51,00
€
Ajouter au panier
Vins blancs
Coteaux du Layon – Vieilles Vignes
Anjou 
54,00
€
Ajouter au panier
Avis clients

-------------------------

*GOAL OF THE EXERCISE*: Print the records above exactly as they appear.

*TASK RESPONSE*:
51,00
€
Ajouter au panier
Vins blancs
Coteaux du Layon – Vieilles Vignes
Anjou 
54,00
€
Ajouter au panier
Avis clients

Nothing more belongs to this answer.